• [Exercise brief]
List all lines of the data that include the string "teapot".

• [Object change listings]
***

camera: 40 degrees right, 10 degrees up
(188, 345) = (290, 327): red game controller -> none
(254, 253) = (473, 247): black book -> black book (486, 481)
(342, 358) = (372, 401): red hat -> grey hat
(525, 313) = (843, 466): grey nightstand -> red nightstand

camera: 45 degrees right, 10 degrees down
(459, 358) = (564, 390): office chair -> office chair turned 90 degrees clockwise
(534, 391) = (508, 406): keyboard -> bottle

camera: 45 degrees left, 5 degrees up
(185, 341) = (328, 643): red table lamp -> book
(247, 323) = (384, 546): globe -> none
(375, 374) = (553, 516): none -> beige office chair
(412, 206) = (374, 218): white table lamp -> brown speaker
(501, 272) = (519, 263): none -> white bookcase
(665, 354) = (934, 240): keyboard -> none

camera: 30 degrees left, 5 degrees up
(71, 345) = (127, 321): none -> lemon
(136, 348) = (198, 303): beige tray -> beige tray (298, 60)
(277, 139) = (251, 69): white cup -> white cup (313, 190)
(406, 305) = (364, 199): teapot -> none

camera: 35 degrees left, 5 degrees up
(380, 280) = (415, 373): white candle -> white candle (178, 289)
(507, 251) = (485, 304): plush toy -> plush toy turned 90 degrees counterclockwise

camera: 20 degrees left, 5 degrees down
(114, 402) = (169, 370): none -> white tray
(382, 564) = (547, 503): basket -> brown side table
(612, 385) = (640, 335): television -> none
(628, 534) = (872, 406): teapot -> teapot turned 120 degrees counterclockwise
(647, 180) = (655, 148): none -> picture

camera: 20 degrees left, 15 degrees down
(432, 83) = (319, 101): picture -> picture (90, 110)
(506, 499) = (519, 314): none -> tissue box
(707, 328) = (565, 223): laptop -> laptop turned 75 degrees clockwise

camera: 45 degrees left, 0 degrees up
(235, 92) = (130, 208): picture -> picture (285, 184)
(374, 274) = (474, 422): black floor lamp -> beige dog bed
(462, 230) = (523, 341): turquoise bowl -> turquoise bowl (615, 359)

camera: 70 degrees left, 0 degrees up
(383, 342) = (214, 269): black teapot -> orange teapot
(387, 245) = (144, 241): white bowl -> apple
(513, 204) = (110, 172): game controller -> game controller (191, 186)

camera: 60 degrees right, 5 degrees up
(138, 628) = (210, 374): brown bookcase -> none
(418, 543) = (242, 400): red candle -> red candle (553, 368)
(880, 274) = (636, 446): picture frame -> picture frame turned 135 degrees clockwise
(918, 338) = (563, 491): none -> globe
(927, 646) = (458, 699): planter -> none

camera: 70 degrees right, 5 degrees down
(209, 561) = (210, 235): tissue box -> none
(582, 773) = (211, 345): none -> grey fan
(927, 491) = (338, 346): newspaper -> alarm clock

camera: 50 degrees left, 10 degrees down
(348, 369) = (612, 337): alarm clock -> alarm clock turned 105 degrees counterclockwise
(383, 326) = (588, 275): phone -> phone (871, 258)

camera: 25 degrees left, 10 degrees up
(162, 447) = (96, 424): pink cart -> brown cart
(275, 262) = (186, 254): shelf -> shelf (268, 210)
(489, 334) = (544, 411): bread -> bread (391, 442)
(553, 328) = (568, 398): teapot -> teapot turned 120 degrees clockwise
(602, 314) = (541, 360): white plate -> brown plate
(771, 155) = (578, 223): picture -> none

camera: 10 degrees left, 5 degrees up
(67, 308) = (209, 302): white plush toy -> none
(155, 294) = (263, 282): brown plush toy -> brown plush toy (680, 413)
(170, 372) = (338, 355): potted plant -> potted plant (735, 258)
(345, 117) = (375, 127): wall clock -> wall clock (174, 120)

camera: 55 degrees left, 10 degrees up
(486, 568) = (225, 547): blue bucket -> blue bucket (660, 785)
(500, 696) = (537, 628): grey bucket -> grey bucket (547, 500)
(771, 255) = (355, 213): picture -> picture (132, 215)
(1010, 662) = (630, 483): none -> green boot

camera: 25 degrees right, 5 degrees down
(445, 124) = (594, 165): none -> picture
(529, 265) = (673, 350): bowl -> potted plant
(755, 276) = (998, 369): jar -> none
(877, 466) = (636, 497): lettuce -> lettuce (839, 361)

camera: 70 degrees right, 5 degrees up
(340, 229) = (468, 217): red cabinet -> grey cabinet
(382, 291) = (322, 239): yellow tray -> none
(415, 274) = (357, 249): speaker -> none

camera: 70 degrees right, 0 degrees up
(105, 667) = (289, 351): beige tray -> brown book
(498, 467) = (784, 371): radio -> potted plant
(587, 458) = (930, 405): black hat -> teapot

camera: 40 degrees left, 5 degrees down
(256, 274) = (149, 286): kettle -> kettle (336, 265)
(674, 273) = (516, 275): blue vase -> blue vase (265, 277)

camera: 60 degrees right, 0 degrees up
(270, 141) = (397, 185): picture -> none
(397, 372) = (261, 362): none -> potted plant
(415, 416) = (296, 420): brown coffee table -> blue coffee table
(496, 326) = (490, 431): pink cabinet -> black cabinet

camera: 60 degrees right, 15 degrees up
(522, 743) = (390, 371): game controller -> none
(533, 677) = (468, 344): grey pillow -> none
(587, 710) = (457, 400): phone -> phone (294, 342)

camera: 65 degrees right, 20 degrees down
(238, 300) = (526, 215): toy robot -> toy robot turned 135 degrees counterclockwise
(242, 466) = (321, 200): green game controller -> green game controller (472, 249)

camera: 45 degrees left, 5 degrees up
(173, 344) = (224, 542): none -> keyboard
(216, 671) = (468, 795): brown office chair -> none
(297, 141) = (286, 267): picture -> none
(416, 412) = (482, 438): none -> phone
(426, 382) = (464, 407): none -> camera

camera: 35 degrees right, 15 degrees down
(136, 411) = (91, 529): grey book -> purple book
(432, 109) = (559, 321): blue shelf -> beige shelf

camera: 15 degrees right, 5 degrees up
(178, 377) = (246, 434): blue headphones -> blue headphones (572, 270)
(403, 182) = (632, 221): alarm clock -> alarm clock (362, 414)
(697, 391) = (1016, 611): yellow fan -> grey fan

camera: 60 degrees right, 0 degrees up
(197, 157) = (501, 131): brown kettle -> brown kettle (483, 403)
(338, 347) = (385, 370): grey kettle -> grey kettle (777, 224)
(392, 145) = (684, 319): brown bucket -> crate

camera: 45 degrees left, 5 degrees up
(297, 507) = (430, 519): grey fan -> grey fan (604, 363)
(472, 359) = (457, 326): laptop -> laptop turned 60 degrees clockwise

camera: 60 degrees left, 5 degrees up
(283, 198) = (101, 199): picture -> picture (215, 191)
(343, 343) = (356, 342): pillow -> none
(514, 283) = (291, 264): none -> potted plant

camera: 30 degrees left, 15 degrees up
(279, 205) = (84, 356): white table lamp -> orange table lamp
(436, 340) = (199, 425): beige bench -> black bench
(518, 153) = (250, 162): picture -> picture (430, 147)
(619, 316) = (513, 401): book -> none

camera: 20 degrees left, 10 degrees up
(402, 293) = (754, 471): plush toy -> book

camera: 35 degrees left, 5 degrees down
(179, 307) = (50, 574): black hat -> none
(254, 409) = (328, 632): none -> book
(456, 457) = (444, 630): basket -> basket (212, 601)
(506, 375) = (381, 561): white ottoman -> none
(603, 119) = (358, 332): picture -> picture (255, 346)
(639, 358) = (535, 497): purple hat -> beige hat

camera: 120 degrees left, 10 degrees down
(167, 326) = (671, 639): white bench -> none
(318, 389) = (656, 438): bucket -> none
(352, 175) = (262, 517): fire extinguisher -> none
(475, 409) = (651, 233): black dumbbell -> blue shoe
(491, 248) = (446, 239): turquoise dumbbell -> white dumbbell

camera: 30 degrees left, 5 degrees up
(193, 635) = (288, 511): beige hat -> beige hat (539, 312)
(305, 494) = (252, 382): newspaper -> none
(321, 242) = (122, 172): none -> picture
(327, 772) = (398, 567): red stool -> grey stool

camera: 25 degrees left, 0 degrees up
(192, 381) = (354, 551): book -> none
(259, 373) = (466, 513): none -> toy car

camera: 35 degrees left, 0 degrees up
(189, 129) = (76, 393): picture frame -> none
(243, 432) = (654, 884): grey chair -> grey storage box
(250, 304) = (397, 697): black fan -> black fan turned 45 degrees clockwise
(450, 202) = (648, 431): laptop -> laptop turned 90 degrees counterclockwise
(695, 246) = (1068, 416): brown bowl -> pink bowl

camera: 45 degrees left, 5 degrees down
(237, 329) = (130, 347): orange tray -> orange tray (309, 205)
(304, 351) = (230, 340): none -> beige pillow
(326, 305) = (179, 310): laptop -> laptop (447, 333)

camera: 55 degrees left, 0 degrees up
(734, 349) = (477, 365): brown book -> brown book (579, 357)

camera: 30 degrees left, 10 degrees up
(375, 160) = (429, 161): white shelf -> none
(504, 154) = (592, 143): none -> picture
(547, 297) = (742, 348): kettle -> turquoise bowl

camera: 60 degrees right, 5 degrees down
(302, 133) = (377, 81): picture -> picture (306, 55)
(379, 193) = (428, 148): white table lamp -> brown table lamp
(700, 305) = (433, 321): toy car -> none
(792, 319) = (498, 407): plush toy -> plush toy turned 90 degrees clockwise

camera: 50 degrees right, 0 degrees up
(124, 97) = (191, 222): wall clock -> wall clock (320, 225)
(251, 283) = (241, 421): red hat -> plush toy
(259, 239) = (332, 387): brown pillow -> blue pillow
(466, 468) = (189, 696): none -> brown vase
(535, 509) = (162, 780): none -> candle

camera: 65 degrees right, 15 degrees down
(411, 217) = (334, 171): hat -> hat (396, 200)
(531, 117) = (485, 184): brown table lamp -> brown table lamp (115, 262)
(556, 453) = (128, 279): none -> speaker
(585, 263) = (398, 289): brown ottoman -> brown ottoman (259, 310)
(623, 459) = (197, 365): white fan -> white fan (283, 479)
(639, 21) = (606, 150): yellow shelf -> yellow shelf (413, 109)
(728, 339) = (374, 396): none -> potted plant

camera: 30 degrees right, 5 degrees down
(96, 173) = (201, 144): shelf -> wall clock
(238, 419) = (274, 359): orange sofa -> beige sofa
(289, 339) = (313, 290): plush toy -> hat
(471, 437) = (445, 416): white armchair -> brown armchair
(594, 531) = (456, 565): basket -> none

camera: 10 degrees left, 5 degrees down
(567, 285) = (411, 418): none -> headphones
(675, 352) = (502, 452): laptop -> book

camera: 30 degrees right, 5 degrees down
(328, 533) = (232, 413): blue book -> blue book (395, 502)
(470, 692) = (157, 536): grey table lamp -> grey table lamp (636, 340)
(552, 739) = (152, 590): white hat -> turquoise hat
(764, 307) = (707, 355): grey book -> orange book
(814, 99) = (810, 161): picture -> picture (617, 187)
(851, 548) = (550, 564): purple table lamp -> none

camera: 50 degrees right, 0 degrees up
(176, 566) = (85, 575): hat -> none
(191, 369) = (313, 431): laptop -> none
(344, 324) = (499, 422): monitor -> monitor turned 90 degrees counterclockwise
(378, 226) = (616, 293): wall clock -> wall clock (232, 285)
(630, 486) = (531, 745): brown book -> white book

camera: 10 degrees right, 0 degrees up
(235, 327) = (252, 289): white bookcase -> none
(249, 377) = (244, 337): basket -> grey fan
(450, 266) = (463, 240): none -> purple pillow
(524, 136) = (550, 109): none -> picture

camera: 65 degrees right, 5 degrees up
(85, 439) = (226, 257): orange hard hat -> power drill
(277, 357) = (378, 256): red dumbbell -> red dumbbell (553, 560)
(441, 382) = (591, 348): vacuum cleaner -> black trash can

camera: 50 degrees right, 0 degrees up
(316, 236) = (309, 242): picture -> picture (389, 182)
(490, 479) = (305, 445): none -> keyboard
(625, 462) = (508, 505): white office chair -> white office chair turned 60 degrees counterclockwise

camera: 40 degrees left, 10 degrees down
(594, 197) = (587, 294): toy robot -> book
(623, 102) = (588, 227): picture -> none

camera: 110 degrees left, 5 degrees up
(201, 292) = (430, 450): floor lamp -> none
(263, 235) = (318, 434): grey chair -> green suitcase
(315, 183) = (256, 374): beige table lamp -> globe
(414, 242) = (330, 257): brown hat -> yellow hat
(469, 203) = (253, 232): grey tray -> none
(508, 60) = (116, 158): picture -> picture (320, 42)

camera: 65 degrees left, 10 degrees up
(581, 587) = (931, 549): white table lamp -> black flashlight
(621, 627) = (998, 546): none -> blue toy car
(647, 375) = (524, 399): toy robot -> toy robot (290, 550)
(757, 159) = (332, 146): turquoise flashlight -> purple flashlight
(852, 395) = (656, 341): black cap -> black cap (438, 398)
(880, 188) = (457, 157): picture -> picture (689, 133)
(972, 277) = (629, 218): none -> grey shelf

***

• [Written response]
(406, 305) = (364, 199): teapot -> none
(628, 534) = (872, 406): teapot -> teapot turned 120 degrees counterclockwise
(383, 342) = (214, 269): black teapot -> orange teapot
(553, 328) = (568, 398): teapot -> teapot turned 120 degrees clockwise
(587, 458) = (930, 405): black hat -> teapot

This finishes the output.